**ASSIGNMENT**.
Reproduce the records word for word from their first line through the line containing "fotografiranje dronom", with that line included, and leave the pictures out.
***
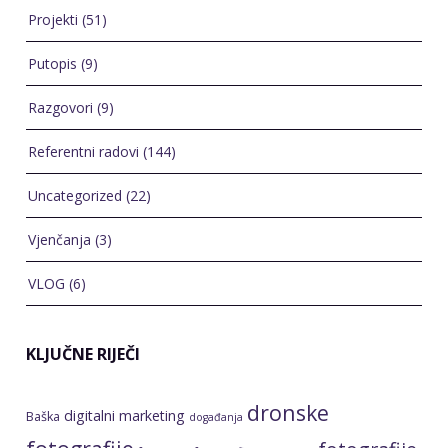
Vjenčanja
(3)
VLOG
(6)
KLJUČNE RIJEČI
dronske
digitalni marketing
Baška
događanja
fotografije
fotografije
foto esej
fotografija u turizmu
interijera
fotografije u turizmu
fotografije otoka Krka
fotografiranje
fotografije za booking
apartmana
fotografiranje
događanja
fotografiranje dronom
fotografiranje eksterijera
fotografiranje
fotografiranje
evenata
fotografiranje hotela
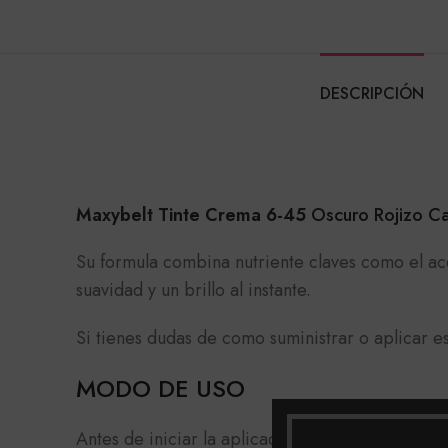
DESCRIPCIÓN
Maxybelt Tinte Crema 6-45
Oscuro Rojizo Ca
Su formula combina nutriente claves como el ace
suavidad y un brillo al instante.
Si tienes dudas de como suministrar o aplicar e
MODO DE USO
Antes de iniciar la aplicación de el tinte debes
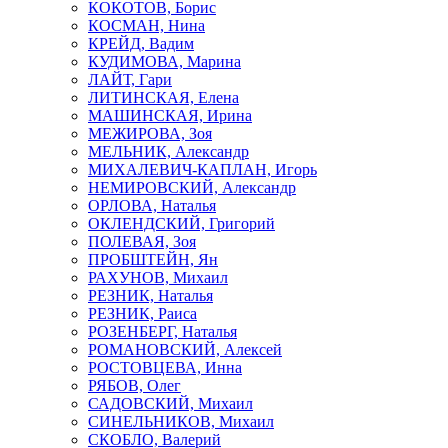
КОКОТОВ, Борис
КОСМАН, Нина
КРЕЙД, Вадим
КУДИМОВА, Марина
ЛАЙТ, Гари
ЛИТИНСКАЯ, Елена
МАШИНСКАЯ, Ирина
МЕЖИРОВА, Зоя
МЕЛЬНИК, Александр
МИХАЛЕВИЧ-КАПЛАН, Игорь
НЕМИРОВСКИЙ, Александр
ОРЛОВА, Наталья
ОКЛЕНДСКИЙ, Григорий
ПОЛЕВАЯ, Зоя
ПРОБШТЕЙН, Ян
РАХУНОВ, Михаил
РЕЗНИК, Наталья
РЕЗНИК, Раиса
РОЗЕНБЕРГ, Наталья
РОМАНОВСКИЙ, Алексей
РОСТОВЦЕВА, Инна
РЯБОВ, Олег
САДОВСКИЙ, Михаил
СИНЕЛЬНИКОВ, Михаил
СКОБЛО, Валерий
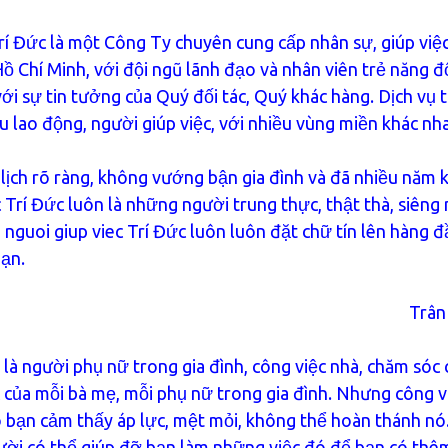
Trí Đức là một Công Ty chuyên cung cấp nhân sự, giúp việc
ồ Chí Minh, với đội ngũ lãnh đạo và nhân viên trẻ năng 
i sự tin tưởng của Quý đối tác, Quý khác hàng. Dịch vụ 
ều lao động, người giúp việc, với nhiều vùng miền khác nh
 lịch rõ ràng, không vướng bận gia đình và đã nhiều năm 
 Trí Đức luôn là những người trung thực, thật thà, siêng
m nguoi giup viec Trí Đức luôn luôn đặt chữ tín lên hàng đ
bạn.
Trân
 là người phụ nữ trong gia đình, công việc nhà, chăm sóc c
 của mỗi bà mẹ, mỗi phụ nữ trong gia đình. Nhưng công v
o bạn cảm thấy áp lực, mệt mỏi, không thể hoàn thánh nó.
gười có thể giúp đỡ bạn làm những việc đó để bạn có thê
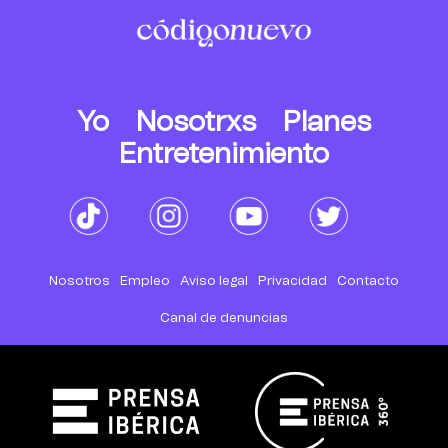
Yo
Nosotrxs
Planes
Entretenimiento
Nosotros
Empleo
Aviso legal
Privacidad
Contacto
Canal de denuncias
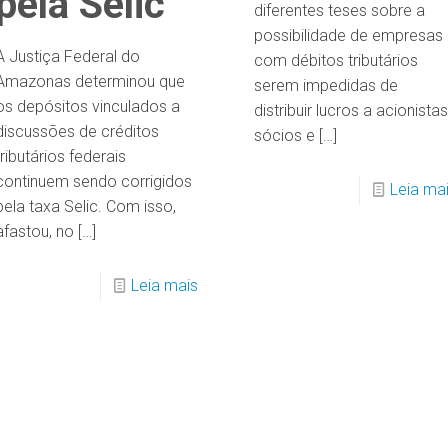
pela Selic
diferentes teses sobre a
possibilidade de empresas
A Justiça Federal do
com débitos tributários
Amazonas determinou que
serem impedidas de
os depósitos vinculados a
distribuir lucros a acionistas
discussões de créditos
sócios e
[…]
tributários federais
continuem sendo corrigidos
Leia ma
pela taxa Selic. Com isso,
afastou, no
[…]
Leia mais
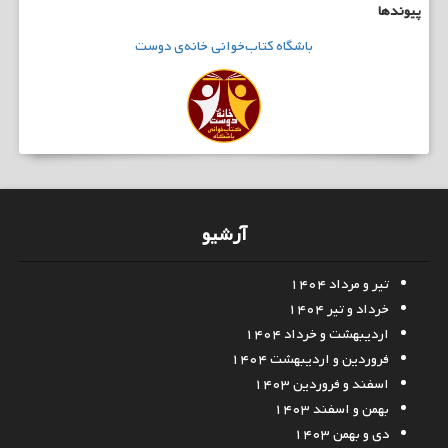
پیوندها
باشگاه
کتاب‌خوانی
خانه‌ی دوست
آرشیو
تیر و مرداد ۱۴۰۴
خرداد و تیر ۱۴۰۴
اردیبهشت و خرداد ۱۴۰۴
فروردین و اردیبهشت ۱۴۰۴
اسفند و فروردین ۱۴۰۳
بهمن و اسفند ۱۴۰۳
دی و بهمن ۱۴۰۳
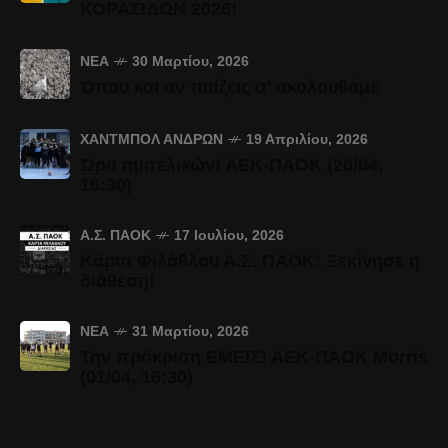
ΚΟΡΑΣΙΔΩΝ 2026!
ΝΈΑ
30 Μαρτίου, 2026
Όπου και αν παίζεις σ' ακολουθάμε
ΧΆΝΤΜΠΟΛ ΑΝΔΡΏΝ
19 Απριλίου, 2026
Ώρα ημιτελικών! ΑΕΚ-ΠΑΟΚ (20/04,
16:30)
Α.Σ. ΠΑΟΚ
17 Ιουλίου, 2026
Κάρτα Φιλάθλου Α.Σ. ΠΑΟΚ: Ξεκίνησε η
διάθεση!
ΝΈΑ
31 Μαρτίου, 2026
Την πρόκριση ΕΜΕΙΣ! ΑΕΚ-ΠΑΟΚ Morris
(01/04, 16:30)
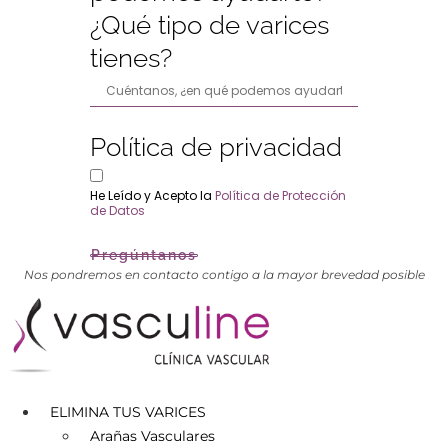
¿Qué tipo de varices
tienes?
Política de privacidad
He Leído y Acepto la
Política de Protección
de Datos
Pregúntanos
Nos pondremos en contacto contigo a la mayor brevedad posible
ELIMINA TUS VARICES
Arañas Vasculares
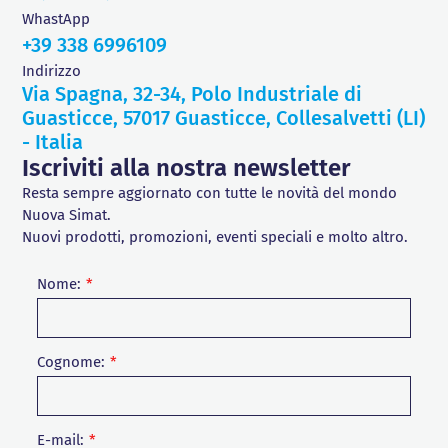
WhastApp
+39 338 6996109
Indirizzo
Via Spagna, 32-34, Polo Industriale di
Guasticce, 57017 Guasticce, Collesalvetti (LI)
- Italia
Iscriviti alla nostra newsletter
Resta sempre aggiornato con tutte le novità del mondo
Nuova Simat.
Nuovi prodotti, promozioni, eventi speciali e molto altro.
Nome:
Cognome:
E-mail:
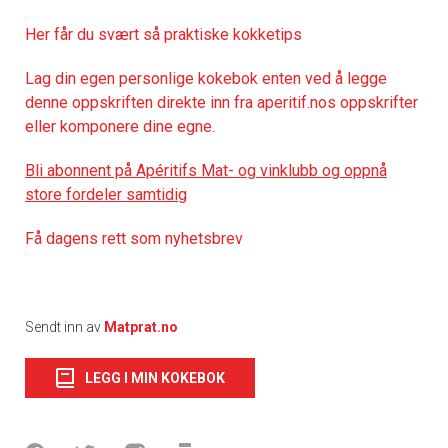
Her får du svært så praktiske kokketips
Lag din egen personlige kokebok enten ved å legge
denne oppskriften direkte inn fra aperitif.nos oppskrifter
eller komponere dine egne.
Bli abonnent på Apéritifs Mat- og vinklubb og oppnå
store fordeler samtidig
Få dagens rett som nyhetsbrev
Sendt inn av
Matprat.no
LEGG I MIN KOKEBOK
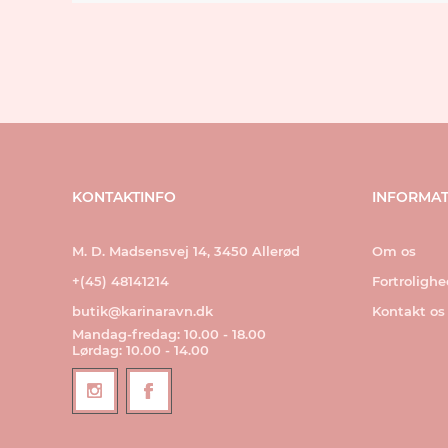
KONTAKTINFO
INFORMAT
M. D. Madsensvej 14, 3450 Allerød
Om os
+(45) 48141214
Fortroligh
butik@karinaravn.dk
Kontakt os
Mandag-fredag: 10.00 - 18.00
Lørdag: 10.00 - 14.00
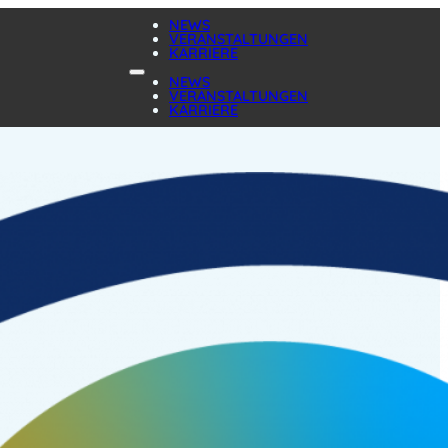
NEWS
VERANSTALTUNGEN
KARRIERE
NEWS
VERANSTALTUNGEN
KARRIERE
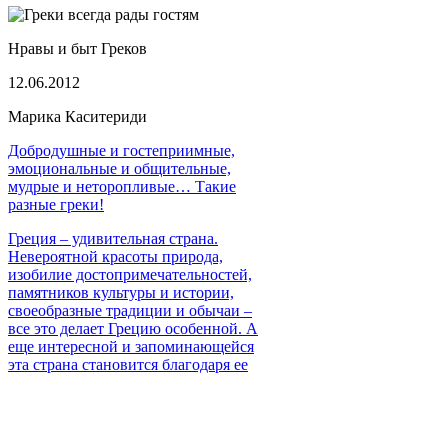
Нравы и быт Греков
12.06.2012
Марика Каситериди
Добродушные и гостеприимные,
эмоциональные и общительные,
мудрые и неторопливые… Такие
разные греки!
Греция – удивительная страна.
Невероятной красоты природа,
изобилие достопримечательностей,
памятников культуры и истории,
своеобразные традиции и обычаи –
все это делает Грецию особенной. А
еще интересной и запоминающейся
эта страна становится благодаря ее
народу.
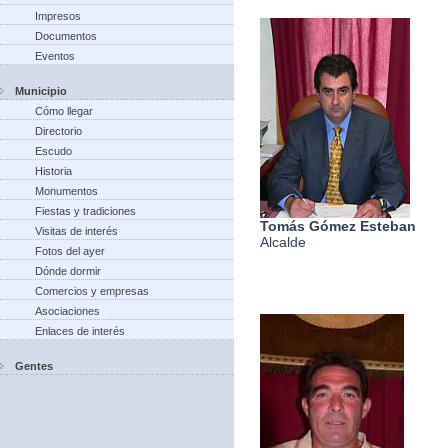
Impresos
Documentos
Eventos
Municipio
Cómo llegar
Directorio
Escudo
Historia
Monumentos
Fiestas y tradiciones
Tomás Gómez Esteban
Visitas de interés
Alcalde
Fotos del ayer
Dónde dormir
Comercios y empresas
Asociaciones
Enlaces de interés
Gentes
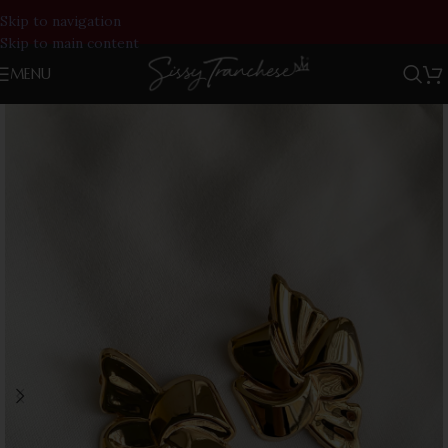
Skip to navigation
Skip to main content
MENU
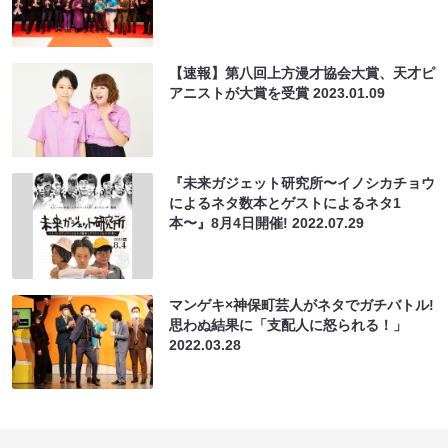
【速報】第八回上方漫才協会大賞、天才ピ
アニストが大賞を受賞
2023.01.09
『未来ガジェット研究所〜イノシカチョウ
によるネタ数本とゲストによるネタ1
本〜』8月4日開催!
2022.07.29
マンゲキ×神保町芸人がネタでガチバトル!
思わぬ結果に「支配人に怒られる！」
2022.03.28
***
**REPLY**.
Vjenčanja
(3)
VLOG
(6)
KLJUČNE RIJEČI
dronske
digitalni marketing
Baška
događanja
fotografije
fotografije
foto esej
fotografija u turizmu
interijera
fotografije u turizmu
fotografije otoka Krka
fotografiranje
fotografije za booking
apartmana
fotografiranje
događanja
fotografiranje dronom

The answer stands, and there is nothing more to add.